Hill attended Blaine schools growing up and graduated from Lynden High School. Hill has had a variety of jobs in the area, from potline operator at Alcoa Intalco Works to helping run his father’s bar. Owner of Hill’s Chevron on Peace Portal Drive since 1992, Hill built the building for the Starbucks store that opened in 2018. Hill said he’s helped The Rustic Fork, Edaleen Dairy and Bordertown Mexican Grill with their businesses in Blaine.
“My biggest thing is I’m looking for people not just out to make money. I’m looking for people who have passion for what they’re doing,” Hill said. “The money will come. You got to give them service and you got to say thank you.”
Hill said his drive to create Blaine into a destination town is one of the main reasons he’s running for city council. Hill said he sees Blaine as the perfect storm – between two major cities on I-5 and easy access for the 3 million people living in lower mainland B.C.
“If we’re going to be a special town, we have to have special places,” he said.
Hill said he wants to keep Blaine’s charm of being a fishing village while planning for long-term development for the next century.
Hill also said he doesn’t want his city council campaign to be political and is focused on better management of the city, including lawn care.
Rhyan Lopez is running for the Ward 2 Position 4 seat on Blaine City Council. Lopez said he wanted to run for council to improve business development and help more families needing assistance.

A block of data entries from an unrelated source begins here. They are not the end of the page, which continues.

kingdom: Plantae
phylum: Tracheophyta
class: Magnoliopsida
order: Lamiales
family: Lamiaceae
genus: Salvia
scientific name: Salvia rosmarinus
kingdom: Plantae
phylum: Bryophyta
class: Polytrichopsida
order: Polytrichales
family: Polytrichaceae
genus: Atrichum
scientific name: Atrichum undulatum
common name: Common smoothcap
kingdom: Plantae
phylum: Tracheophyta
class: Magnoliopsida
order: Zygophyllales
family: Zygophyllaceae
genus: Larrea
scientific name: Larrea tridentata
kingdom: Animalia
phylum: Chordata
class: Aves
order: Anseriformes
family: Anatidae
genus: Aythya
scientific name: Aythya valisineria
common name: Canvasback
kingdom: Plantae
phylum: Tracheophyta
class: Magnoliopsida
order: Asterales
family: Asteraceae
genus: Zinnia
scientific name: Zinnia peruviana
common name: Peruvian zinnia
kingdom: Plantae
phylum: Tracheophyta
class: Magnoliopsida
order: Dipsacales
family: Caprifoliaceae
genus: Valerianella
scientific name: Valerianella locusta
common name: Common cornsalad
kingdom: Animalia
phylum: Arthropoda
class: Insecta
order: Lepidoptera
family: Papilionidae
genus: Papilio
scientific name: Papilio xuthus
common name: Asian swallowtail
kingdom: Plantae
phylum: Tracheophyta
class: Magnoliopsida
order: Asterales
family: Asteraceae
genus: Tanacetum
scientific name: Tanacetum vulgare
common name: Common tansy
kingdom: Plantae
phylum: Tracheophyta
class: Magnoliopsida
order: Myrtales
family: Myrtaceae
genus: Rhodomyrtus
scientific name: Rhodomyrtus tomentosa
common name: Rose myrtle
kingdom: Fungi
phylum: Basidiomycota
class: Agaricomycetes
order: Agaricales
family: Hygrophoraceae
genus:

“We want to see Blaine beautiful, which it is, but there’s so much more that could happen,” Lopez said. “I want it to be a destination like Leavenworth. It’s not just a place you stop to pick up your cheese and eggs.”
Lopez grew up in Point Roberts and attended Blaine schools before earning his bachelor’s degree in 2008 from Washington State University. After college he moved to Blaine where he married his wife, also from the area, and is now raising two young children.
For nearly a decade, Lopez has worked as director of production and logistics for The Comphy Company, a linen manufacturer in Ferndale. He also volunteers with Community Assistance Program (CAP), where he runs the annual Thanksgiving baskets program. Lopez said he wants to prioritize helping families in Blaine who need assistance because he’s seen how much programs like CAP are needed.
Lopez said he decided to run for council because he was hearing community members’ frustrations on things such as obtaining occupation permits to struggles opening new businesses. He said he wants to find inefficiencies in local government to make the overall running of the city easier.
Lopez’s other priorities include bringing more doctors and medical facilities to Blaine and catalyzing east Blaine development.
Steven Tojek is running for the Ward 2 Position 4 seat on Blaine City Council. Tojek did not respond to interview requests.
Tojek was employed as a border patrol agent as recently as 2019, when he ran for city council.
According to a 2019 article in The Northern Light, Tojek is from Buffalo, New York and has experience volunteering with People United for Sustainable Housing, a neighborhood planning and community development organization there.